I dont keep exotics or want them . but the effects of exotics is well and truly been blown out of proportion .from the reaserch ive done . if you dont like them keep away from them . what away to live dobing everyone in . so anyone say smoking the weed going to dob them all in ?,. crap the list gos on . people that make a point of dobing people in i think it will come back on you in the end . also you want to make sure your a clean skin and this cant backfire. the only thing i would be worried about is if someone wanted to get personal or harm your family . :evil:


----------



## wiz-fiz (Jan 1, 2009)

Wild_Storm said:


> And what will that achieve? As some one has already said- if they have gotten them into Australia and are breeding them, chances are their ID on here will be fake.
> 
> Willia, I remember when I was 12 and I thought I could save and change things, but it doesn't work like that... And I should know... I had someone poison my partner's dog (which was a gift from me)... I had to resort to dishonest behaviours to get the poisoner to admit what they had done. :cry::cry: And I had trusted that person with a lot of things.


 

thats horrible, what bwas theyre punishment? a poison that bring you close to death, but no where near it?


Will


----------



## tooninoz (Jan 1, 2009)

Mavrick said:


> We could argue pros and cons towards it until we're blue in the face. I know I'd love some of those exotics, we all would. But we have our laws for good reason, and escaped/released animals, no matter the severity of their impact is not a good thing. So I say do the right thing if someone offers one to you, and try not to get out the pitchforks in the mean time if you haven't been offered.
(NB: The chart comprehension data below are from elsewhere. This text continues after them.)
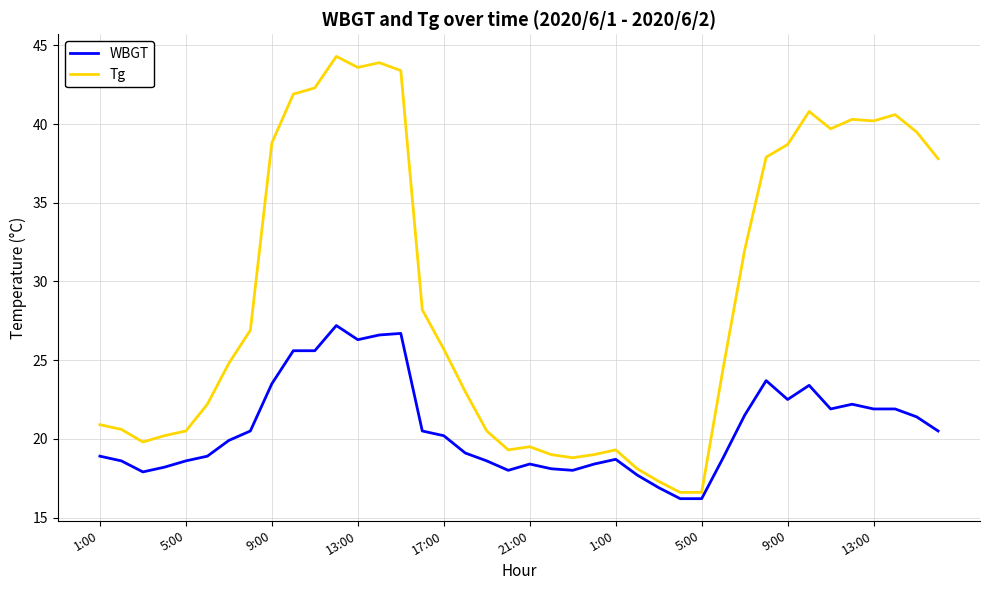

Which series has the widest spread of values?

Tg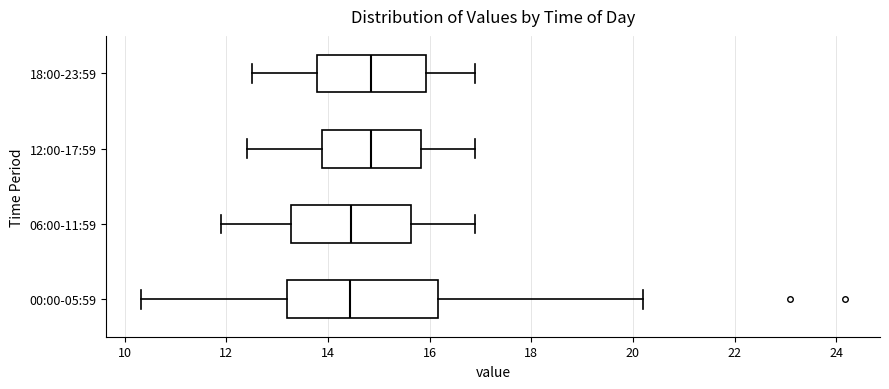

Which box is the widest, from its left edge to its right edge?

00:00-05:59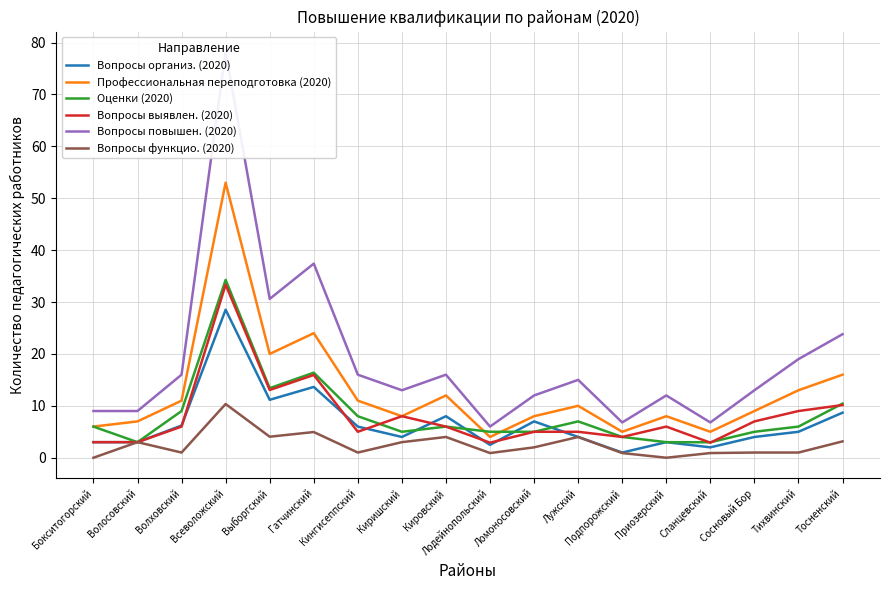

How many positive values does the Вопросы функцио. (2020) series have?

16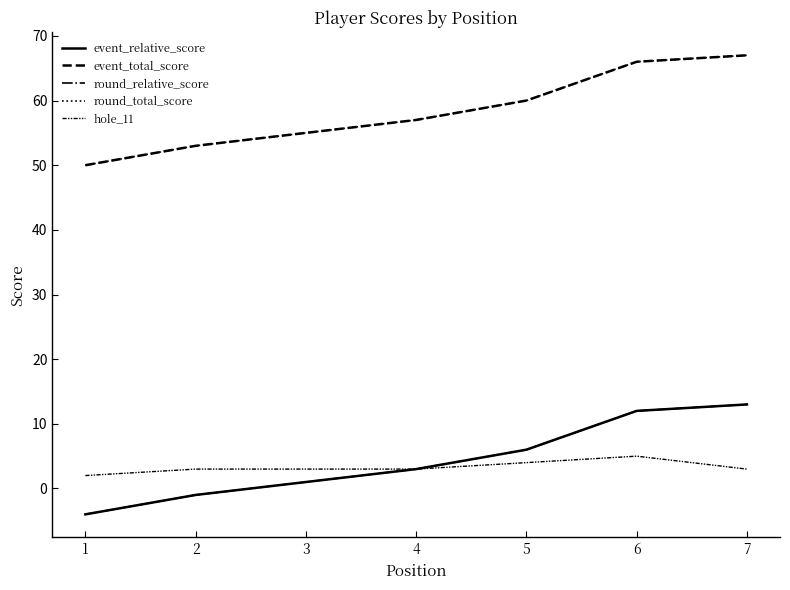

What is the highest value of the round_relative_score series?

13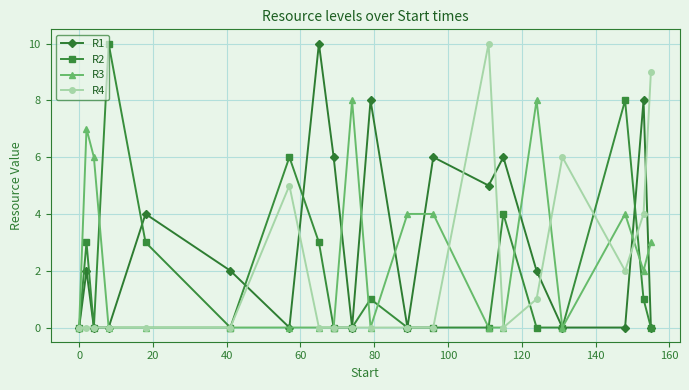

What is the average value of the R1 series?

3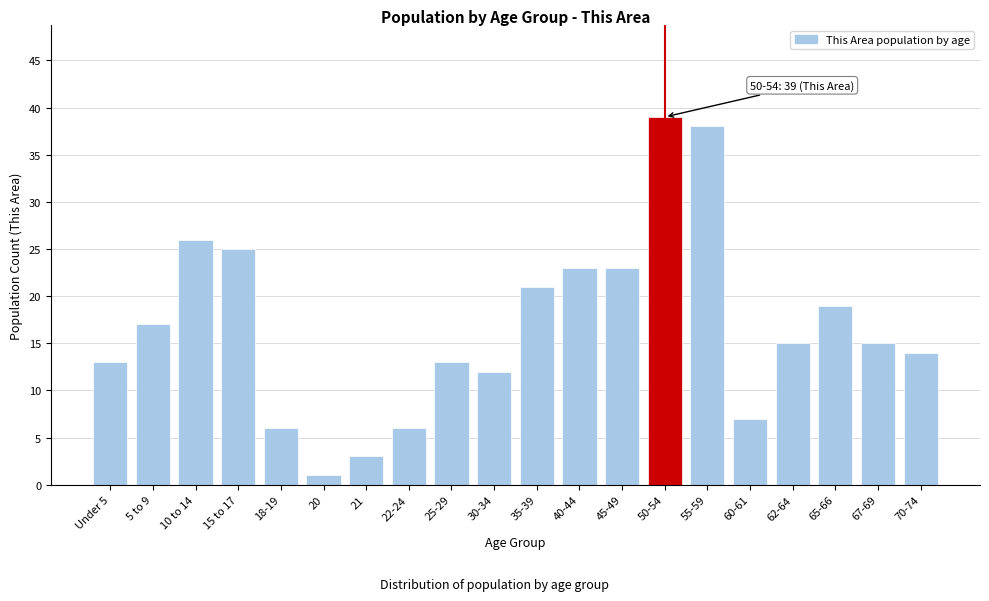

Reading left to right, what are all the values shown in this chart?

13	17	26	25	6	1	3	6	13	12	21	23	23	39	38	7	15	19	15	14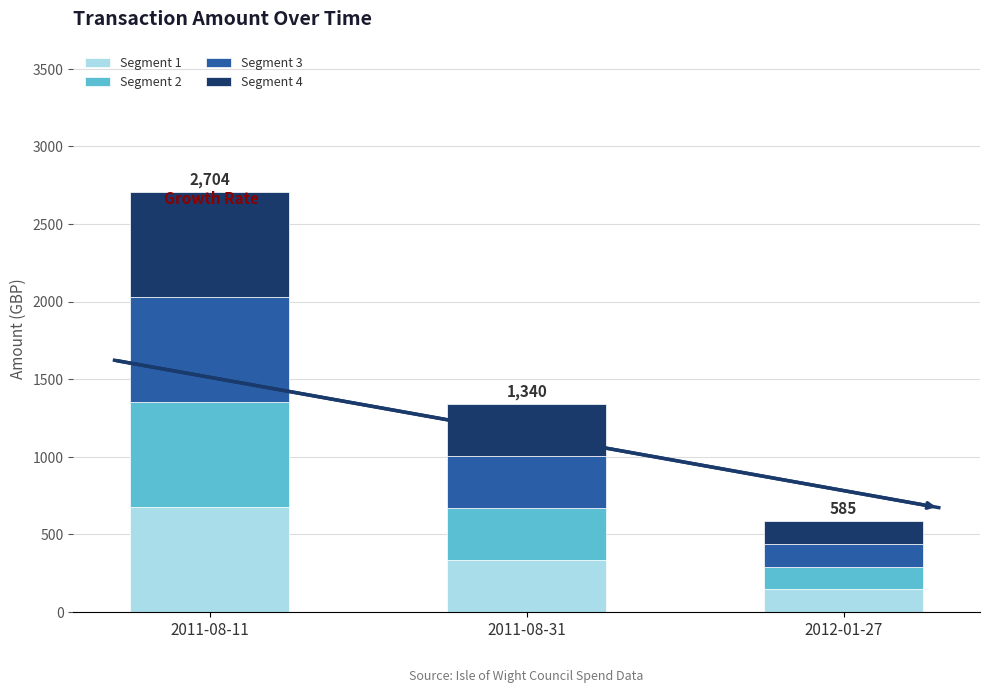

At which category is the sum across all series the highest?

2011-08-11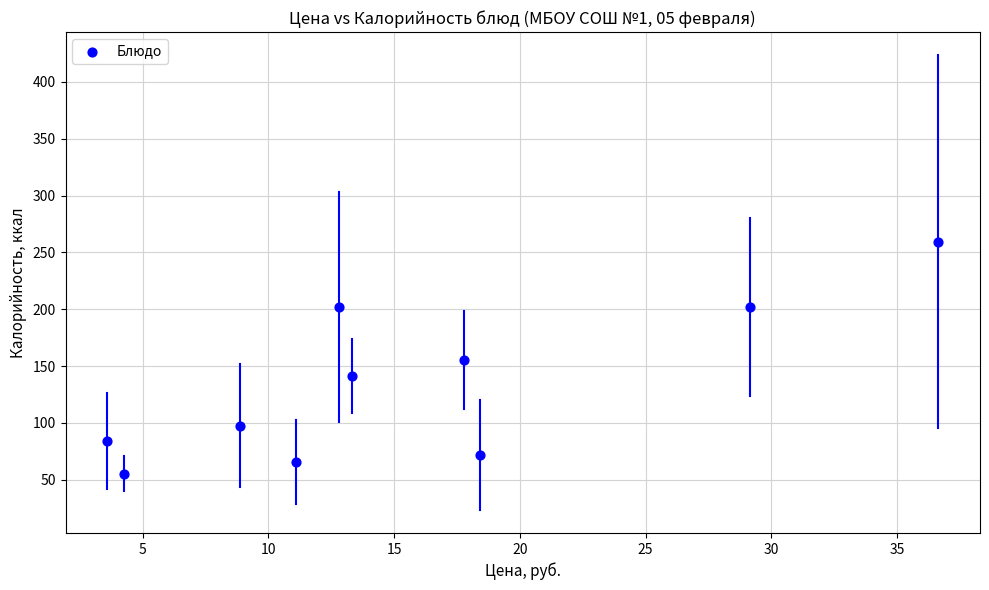

What is the average Y value?

133.4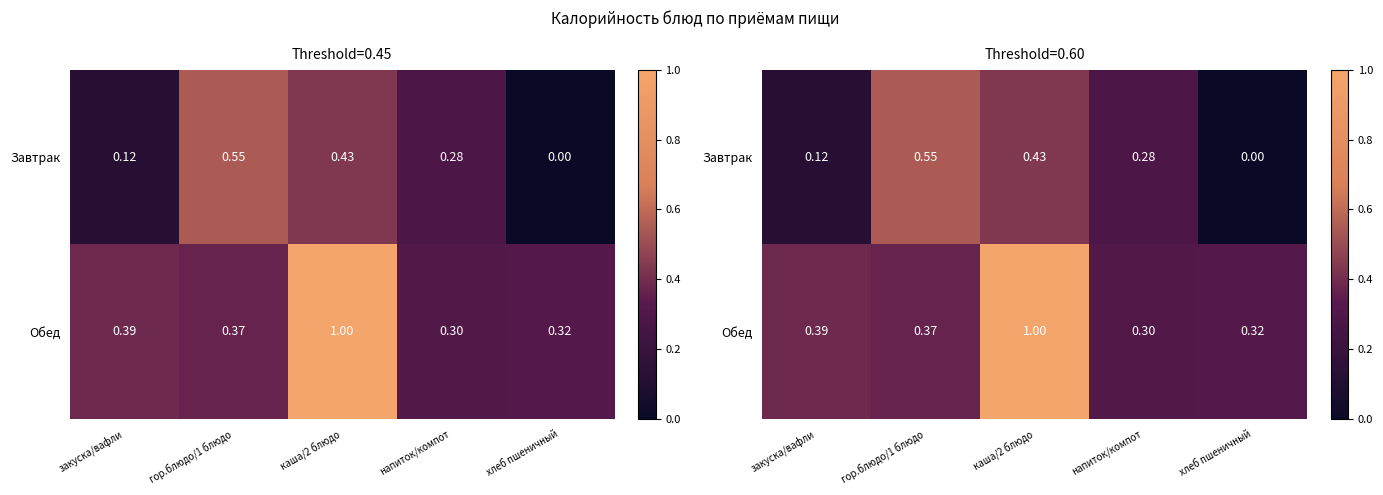

Which series has the widest spread of values?

Обед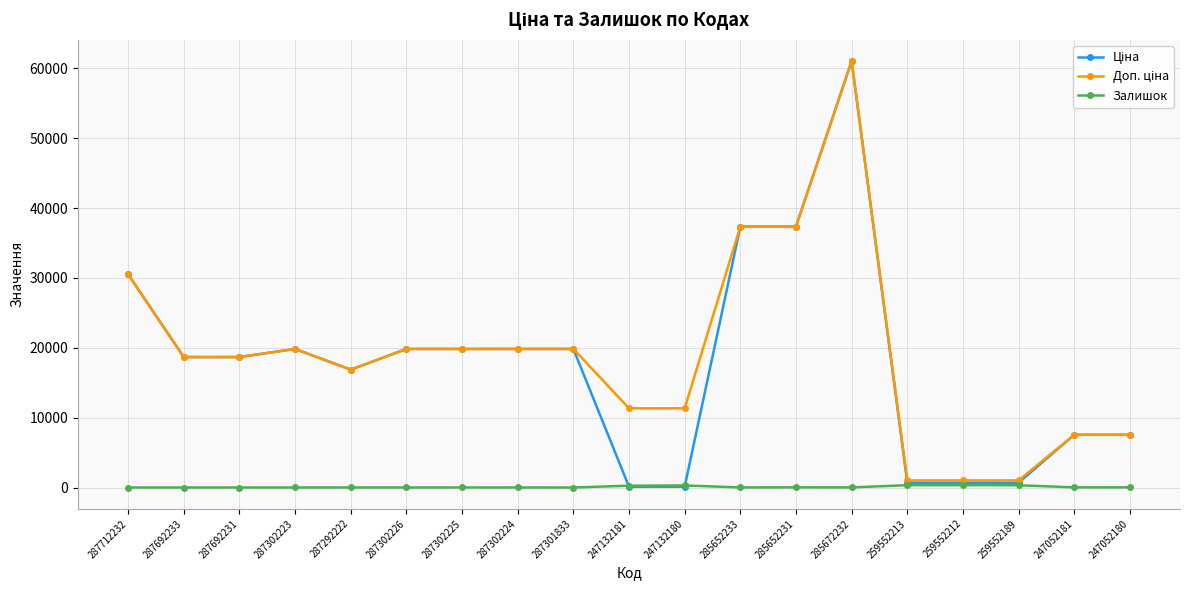

At which category does the chart reach its peak across all series?

285672232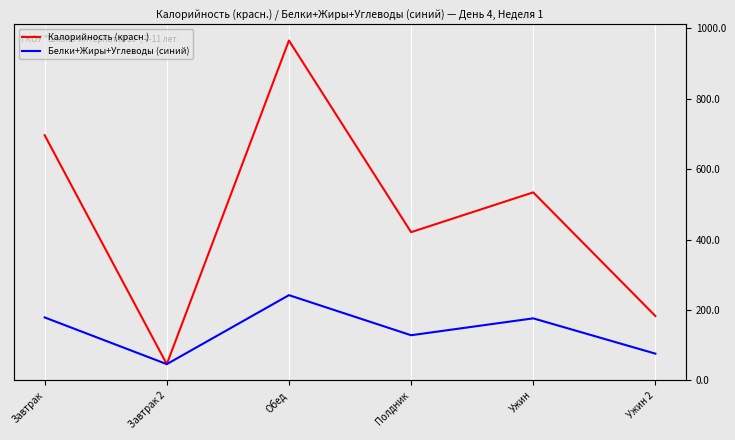

What is the spread (max minus min) of values at Обед?

723.4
Probably the most sensible comment on the subject. This issue is no different to Savannah cats etc etc. Far too great a risk.


----------



## Brigsy (Jan 1, 2009)

When i was looking at getting my licence a guy told me not too worry about getting one as he could get me what ever i wanted including boas (200ea) and balls (150). I said nah i will do things the rite way. Just shows how easy it is too obtain them And with no licence cant track what they have.


----------



## Kirby (Jan 1, 2009)

OI !!!!!!


this isnt a thread to debate whether pots worse then exotics, or whether or not i should post who it was. 

anyone else Pm'd? and for the rest of it, the mods know and will act upon it. 

i havent told anyone except those i know would bother with exotics. or were Pm'd aswell.


----------



## Slateman (Jan 2, 2009)

Kirby said:


> hey everyone,
> 
> it would seem people are using the recent 'if you could own an exotic, what would it be?' thread as a means of finding interested buyers for exotics.
> 
> ...


Iam sure that aps members know what is right and what is wrong.
Selling Or BUYING is illegal.
People who like to take risk like that, are asking for trouble and can loose collection, freedom or large sum of money.


----------